▶ **Saved entries**:
== Segment start ==

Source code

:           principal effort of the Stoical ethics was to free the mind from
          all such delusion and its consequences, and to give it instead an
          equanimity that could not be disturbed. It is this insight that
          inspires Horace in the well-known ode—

== Segment end ==

▶ **TASK TO COMPLETE**: Write down every record shown above precisely.

▶ **COMPLETED EXERCISE**:
Source code

:           principal effort of the Stoical ethics was to free the mind from
          all such delusion and its consequences, and to give it instead an
          equanimity that could not be disturbed. It is this insight that
          inspires Horace in the well-known ode—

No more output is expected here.